Выбрать главу

Гаврило кивнул, сверкая глазами.

— Или, может, олениха или косуля. Прекрасный олень! Ты едва можешь описать его стать! Все восхищаются тобой… Возможно, зимой крестьяне придут к тебе: «— Мастер, там волк. Нет лучшего охотника, чем ты. Приди, спаси наши стада». — Они ещё не увидят зверя, когда твой выстрел уже свалит его. Ты ждёшь, пока они принесут его. Они тащат эту тварь, выкрикивая тебе хвалу: «— Лишь один выстрел и на таком расстоянии, вот!» — кричат они и целуют тебе руку. «— Храбрец, герой», — называют они тебя.

Мечтательная улыбка заиграла на лице Гаврило и он медленно-медленно кивнул.

Старый Стеван подождал несколько мгновений; но когда его гость не произнёс ни слова, он продолжил: — Тогда любовь. Что может сравниться с этим? Мужчина, которого не радует любовь к женщинам, жив лишь наполовину, не больше. Несомненно, есть девушка, на которую ты заглядываешься, часто, с тоской, но которая никогда не смотрит в ответ. У неё длинные чёрные волосы. Как они блестят, как сверкают! Её губы мягкие и красные, и иногда она облизывает их красным язычком. Юные груди вздымаются в её корсаже, налитые и сладкие, словно фрукты…

Глаза молодого человека казались остекленевшими. Он не переставал медленно кивать.

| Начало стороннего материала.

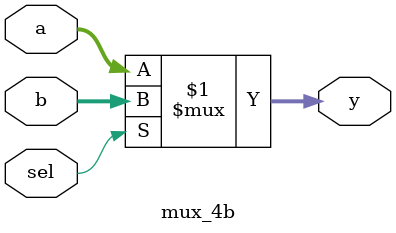
<source format=v>
 module mux_4b (a,b,sel,y);
   	  	input [3:0]a;
		input [3:0]b;
   	  	output [3:0]y;
   	  	input sel;
   	  //	wire [3:0]y;
   	  	 
   	  	assign y = (sel) ? b : a;
   	  	 
 endmodule
</source>
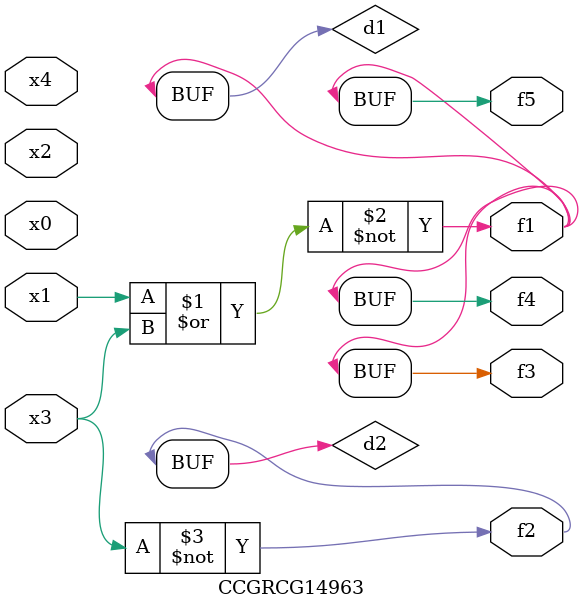
<source format=v>
module CCGRCG14963(
	input x0, x1, x2, x3, x4,
	output f1, f2, f3, f4, f5
);

	wire d1, d2;

	nor (d1, x1, x3);
	not (d2, x3);
	assign f1 = d1;
	assign f2 = d2;
	assign f3 = d1;
	assign f4 = d1;
	assign f5 = d1;
endmodule

</source>
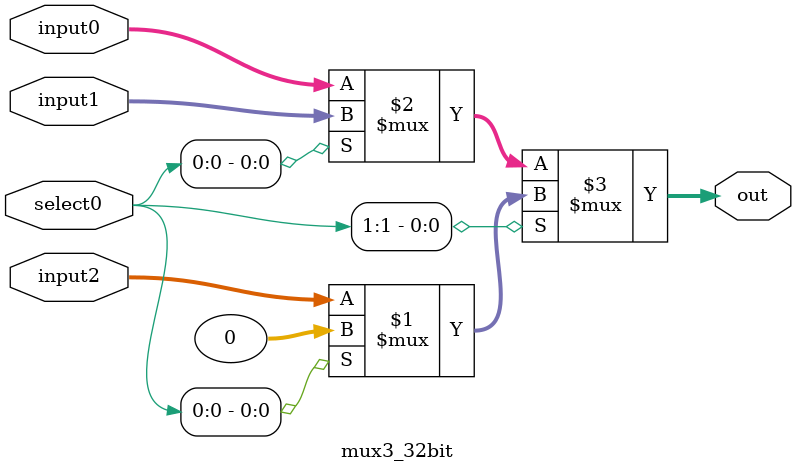
<source format=v>
module mux2 (
    input[31:0] input0,
    input[31:0] input1,
    input select0,
    output[31:0] out
);
wire[31:0] out;
assign out = (select0) ? input0 : input1;
endmodule

module mux3_5bit (
    input[4:0] input0,
    input[4:0] input1,
    input[4:0] input2,
    input[1:0] select0,
    output wire[4:0] out
);
assign out = select0[1] ? (select0[0] ? 0 : input2) : (select0[0] ? input1 : input0);
endmodule

module mux3_32bit (
    input[31:0] input0,
    input[31:0] input1,
    input[31:0] input2,
    input[1:0] select0,
    output[31:0] out
);
wire[31:0] out;
assign out = select0[1] ? (select0[0] ? 0 : input2) : (select0[0] ? input1 : input0);
endmodule

</source>
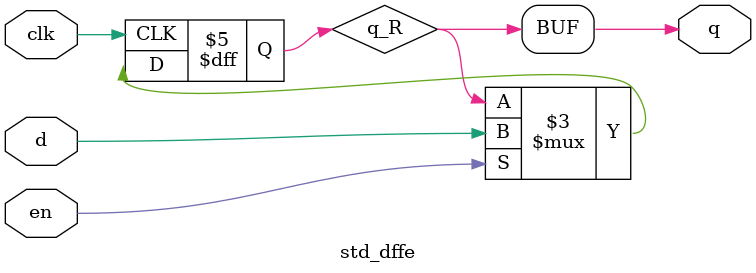
<source format=v>

module std_dffe #(
    parameter   DFF_WIDTH       = 1
) (
    input   wire                        clk,
    input   wire                        en,

    input   wire [DFF_WIDTH - 1:0]      d,
    output  wire [DFF_WIDTH - 1:0]      q
);

    reg  [DFF_WIDTH - 1:0]  q_R;

    always @(posedge clk) begin
        
        if (en) begin
            q_R <= d;
        end
        else begin
            q_R <= q_R;
        end
    end

    assign q = q_R;
    
endmodule

</source>
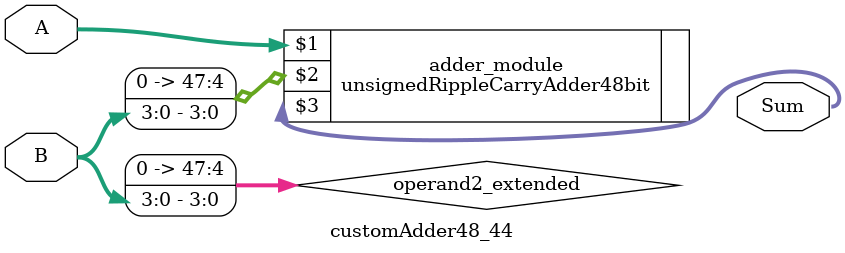
<source format=v>
module customAdder48_44(
                        input [47 : 0] A,
                        input [3 : 0] B,
                        
                        output [48 : 0] Sum
                );

        wire [47 : 0] operand2_extended;
        
        assign operand2_extended =  {44'b0, B};
        
        unsignedRippleCarryAdder48bit adder_module(
            A,
            operand2_extended,
            Sum
        );
        
        endmodule
        
</source>
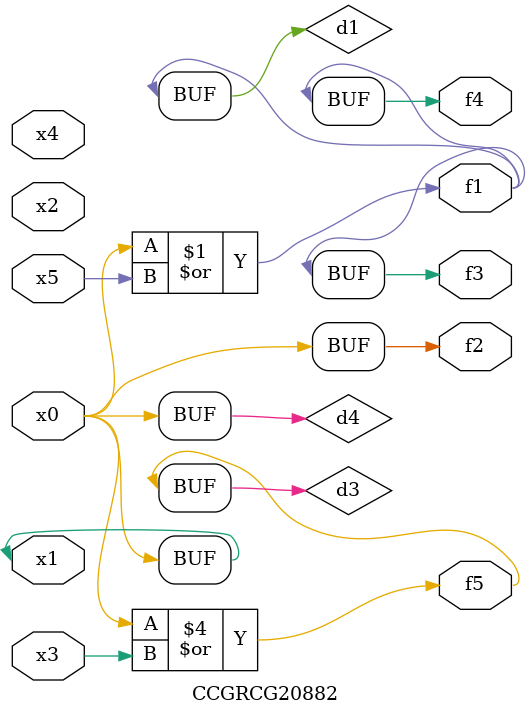
<source format=v>
module CCGRCG20882(
	input x0, x1, x2, x3, x4, x5,
	output f1, f2, f3, f4, f5
);

	wire d1, d2, d3, d4;

	or (d1, x0, x5);
	xnor (d2, x1, x4);
	or (d3, x0, x3);
	buf (d4, x0, x1);
	assign f1 = d1;
	assign f2 = d4;
	assign f3 = d1;
	assign f4 = d1;
	assign f5 = d3;
endmodule

</source>
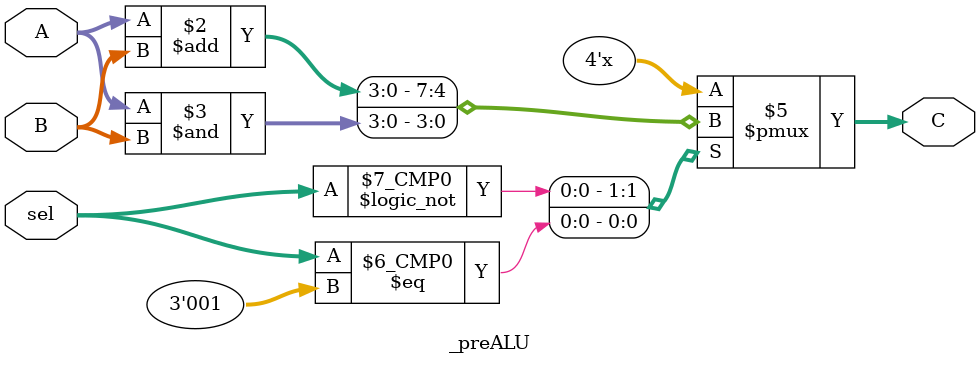
<source format=v>

module _preALU(input [3:0]A, input [3:0]B, input [2:0]sel, output reg [3:0]C);

    always @* begin

        case (sel)
        3'd0: begin
            C = A + B;
        end
        3'd1:begin
            C = A & B;
        end
        default: begin
        
        end
        endcase

    end

endmodule
</source>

— Ты возвращаешься, любовный амулет у тебя в кармане, у самого сердца, здесь. Потом танцы, ты присоединяешься, она тоже. Теперь вы лицом к лицу. Она смотрит на тебя — будто никогда не видела тебя прежде. Как широко распахнулись её глаза! Ее рот приоткрыт. Ее зубы маленькие и белые. Ты улыбаешься ей и она тут же улыбается в ответ, потом застенчиво отводит взгляд — но лишь на миг — и вы танцуете вместе.

— Вскоре появляются звёзды и восходит луна. Старухи дремлют, старики пьют. Ты берёшь её за руку и вы вдвоём ускользаете. Как только вы останавливаетесь, она обвивает тебя руками и приникает устами в поцелуе. Ночь тепла, трава мягка. Ночь темна и глубока, а любовь сладка.

Гаврило издал что-то между вздохом и стоном. Он медленно полез в карман, вытащил бумажник и начал перекладывать его содержимое в ладонь. — Ты решился? — спросил старик. — Тогда что это будет? — Никакого ответа не последовало. Что-то притянуло взгляд старика. — Это иноземная монета, — сказал он, коснувшись её пальцем. — Но, неважно, я её возьму: она золотая.

Взгляд Гаврило упал на его руку. Он поднял монету и на его лице появилось странное выражение. Мечтательный и нерешительный вид сразу же пропал. Его глаза сощурились, губы изогнулись в ужасной гримасе, отчасти похожей на ухмылку.

— Ты решился? — Через мгновение спросил старик.

— Да, — ответил Гаврило. — Я решился.

У билетной кассы перед ним была только старуха. Он пересёк реку всего несколько минут назад. Содержимое его маленького чемоданчика ненадолго задержало внимание таможенников, а оттуда оставалось лишь немного пройтись до железнодорожной станции.

Старуха ушла и Гаврило шагнул к окошку. На стене крошечного кабинета, прямо перед ним, бок-о-бок висели две фотографии в рамках. Облик пожилого человека был таким же, что на монете, которая привлекла внимание Старого Стевана; но Гаврило было знакомо и лицо человека помладше — на самом деле знакомо очень хорошо. Снова на его лице появилось странное, ужасное, необычайно решительное выражение.

Станционный агент поднял взгляд. — Да, сударь, — спросил он. — куда?

— Один билет, в один конец. — Гаврило продолжал разглядывать лицо на фотографиях.

— Очень хорошо, сударь, билет в один конец — но куда? Триест, Вена? — Он был самовлюблённым маленьким человечком и его тон стал слегка саркастическим. — Париж? Берлин? Санкт-Петербург?

Взгляд Гаврило неторопливо оставил изображение. Казалось, он и не заметил сарказма.

— Нет, — произнёс он. — Только до Сараево.